→ **Problem to solve**
Your reply should be the following data, copied exactly.

Dataset items:
■ ■ ■ ■ ■ ■ ■

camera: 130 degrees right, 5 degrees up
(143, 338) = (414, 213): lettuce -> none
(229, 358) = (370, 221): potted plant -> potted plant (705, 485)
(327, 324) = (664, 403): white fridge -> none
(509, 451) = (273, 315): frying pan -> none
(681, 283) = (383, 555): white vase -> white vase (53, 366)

■ ■ ■ ■ ■ ■ ■

→ **Worked solution**
camera: 130 degrees right, 5 degrees up
(143, 338) = (414, 213): lettuce -> none
(229, 358) = (370, 221): potted plant -> potted plant (705, 485)
(327, 324) = (664, 403): white fridge -> none
(509, 451) = (273, 315): frying pan -> none
(681, 283) = (383, 555): white vase -> white vase (53, 366)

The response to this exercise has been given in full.